We have one last medication to try from the vet. The vets were hopeful it was something physical so we could treat it, but they've also come to the conclusion it's emotional or something undiagnosable. There are no more tests to do.

He is such a lovely cat. So special to my dc. Very loving. Always snuggled up while we were in the worst of lockdown. But it's clear there's something very wrong that we can't fix and the behaviours are to the point now where it's clear he's struggling and will do things that are painful and can't stop. He's constantly agitated at night. Can't be alone.

How do you know when it isn't 'sickness' like cancer etc that the time is right? I can't even believe we are in this situation. He's a young cat and everything was normal until a year ago but every month it's getting worse, not better.

OP posts:
TheLongRider · 11/03/2021 14:16

Ok, that's tough but it sounds as if he has to go. Would it be possible to re-home him rather than have him PTS? Re-homing him would mean that if he was an only cat maybe some of his behaviours wouldn't occur.

MMM2 · 11/03/2021 14:21

Think its time to let him go, if you rehome him it might make his behaviour even worse and thats unkind to him and whoever homes him.
Sounds like dementia possibly.

kittycorner · 11/03/2021 15:08

Thanks. I also feel rehoming is cruel, though the right idea for many situations. He’s very very very skittish and only likes his people. He will hide for days if anyone else enters our home.

I’ve re-read my post and I genuinely think he has dementia. He’s had a complete personality change. Not himself at all and getting worse month by month...

The guilt is huge though. We all love him so much.

OP posts:
Grumpyoldpersonwithcats · 12/03/2021 08:06

Very sorry OP but I think it's time to pts - he doesn't sound at all happy and from your description it does look like dementia or some other neuological problems.
From your post you have clearly gone above and beyond with your vet to try and solve this - like you I think rehoming would be the wrong approach too.
Flowers

KTD27 · 12/03/2021 08:14

Op one of the things I read on here when I was struggling with our decision was - it’s time to PTS when you start to ask the question when it’s time. It sounds really tough for you and for the poor kitty and it’s such a hard decision Flowers

kittycorner · 13/03/2021 04:11

Thank you so much everyone. It's such an awful situation. @Grumpyoldpersonwithcats you have said something I hadn't realized or thought about but you are right, he isn't happy. There's something so very wrong that I can't fix for him. @KTD27 that's interesting, and makes sense. Never did I imagine a year ago this is where we'd be, but you are right the fact we are considering it, says a lot.
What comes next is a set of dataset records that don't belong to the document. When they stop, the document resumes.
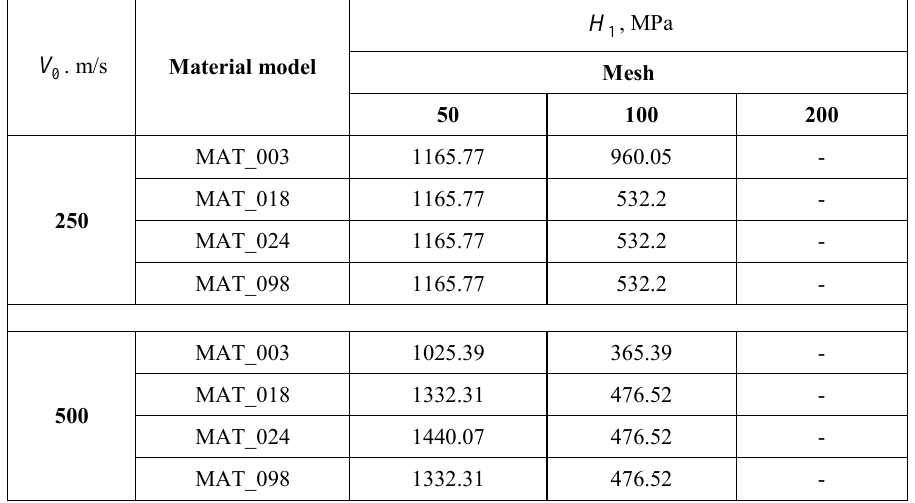
Table 2. It can be seen that with decreasing mesh size at a speed of 1000 m / s, the value of dynamic hardness is almost the same Table 2. The calculated values of dynamic hardness for various speeds, mesh size and type of material (the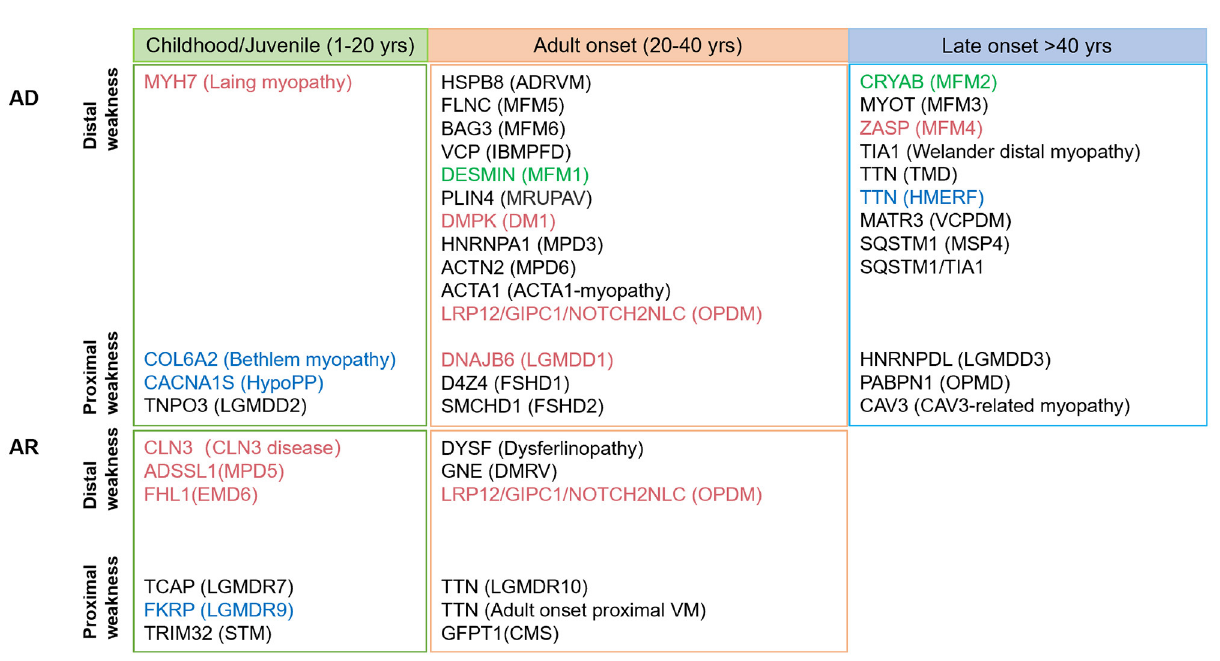
FIGURE2 Schematic diagram of the various age (not drawn to scale) at early- and late-onset subtypes of rimmed vacuolar myopathies described based on the hereditary mode. Mutations associated with cardiomyopathy and respiratory failure are shown in red and blue, respectively; mutation corresponding to both is indicated in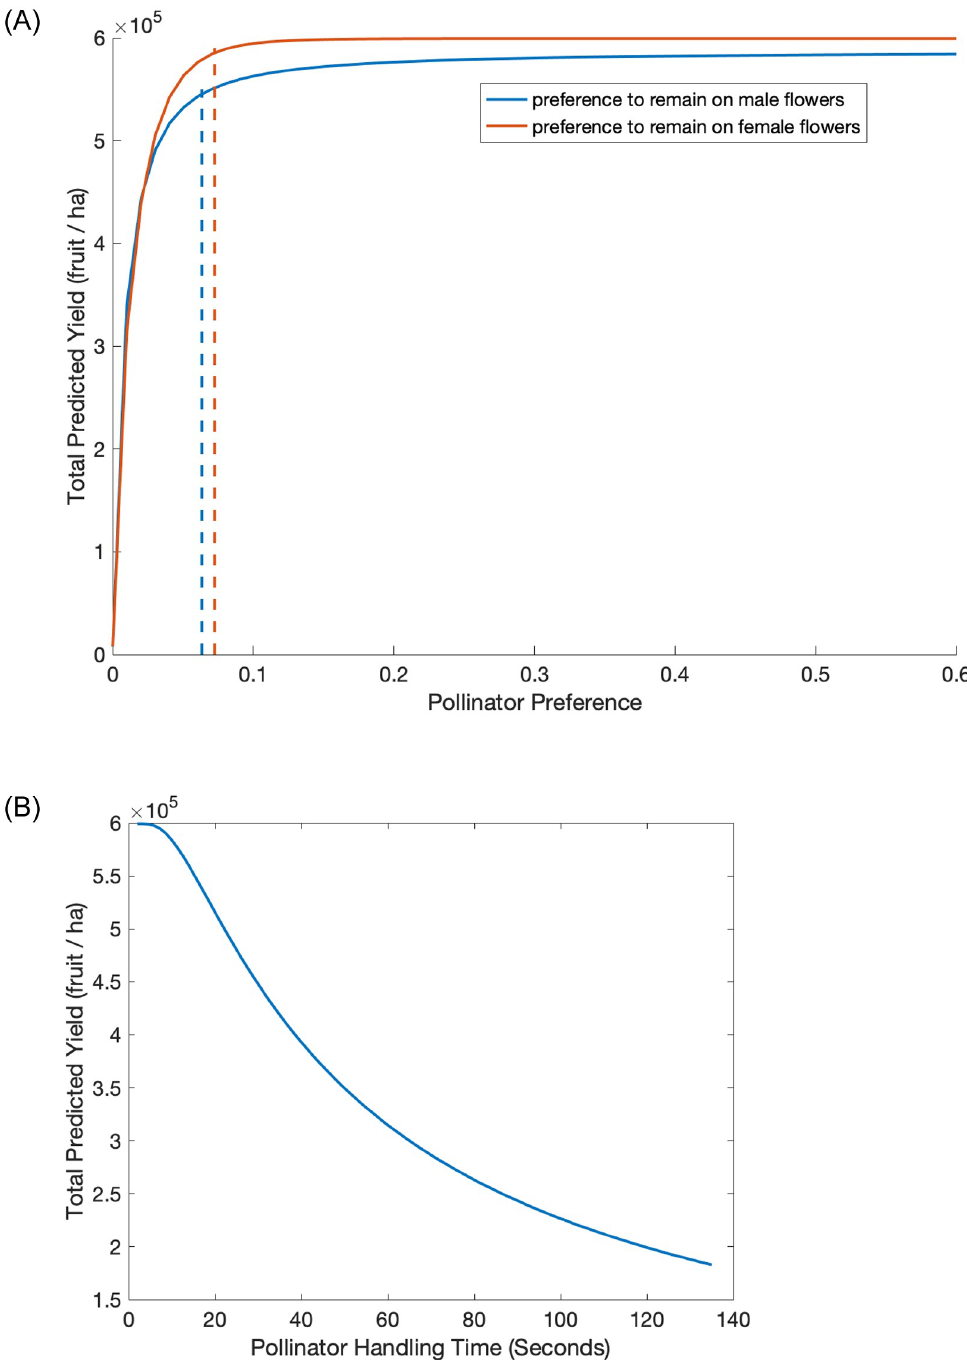
Fig 8. Total predicted yield for varying pollinators’ preference of flowers (a) and for varying pollinators’ handling time (b). Other parameters are baseline values in Table 2. Pollinators prefer flowers of the same sex in sequential visits; in (a) low preference values near 0 correspond with strong tendencies to remain on either male or female flowers, higher preference values correspond with strong tendicies to switch flower type. Blue dashed line in (a) depicts baseline values of δ (preference to remain on male flowers) and red dashed line depicts values of � (preference to remain on female flowers).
I'm going to take a week. Thank you everyone for helping me sift through my thoughts.

OP posts:
JasperLily · 13/03/2021 23:09

Op, before you make a final decision maybe speak to some local rescues. Not the big ones, but maybe some that have sanctuary spaces. Sometimes smaller rescues that offer sanctuary can take in cats like this as they can deal with issues that are so hard to deal with in family homes. It’s obvious you love him, and maybe there could be a rescue that could take him and help him live a happy sanctuary life.

Where I volunteer we prioritise cats that other rescues won’t take and we offer life long sanctuary in a free roaming environment. We have cats that are totally feral, down to ones that are friendly but just like to pee everywhere and everything in between. These cats can have as much or as little interaction with volunteers as they want. Some of our long term residents spend all day with us.

Catchat.org will list all your local rescues. Hope this helps.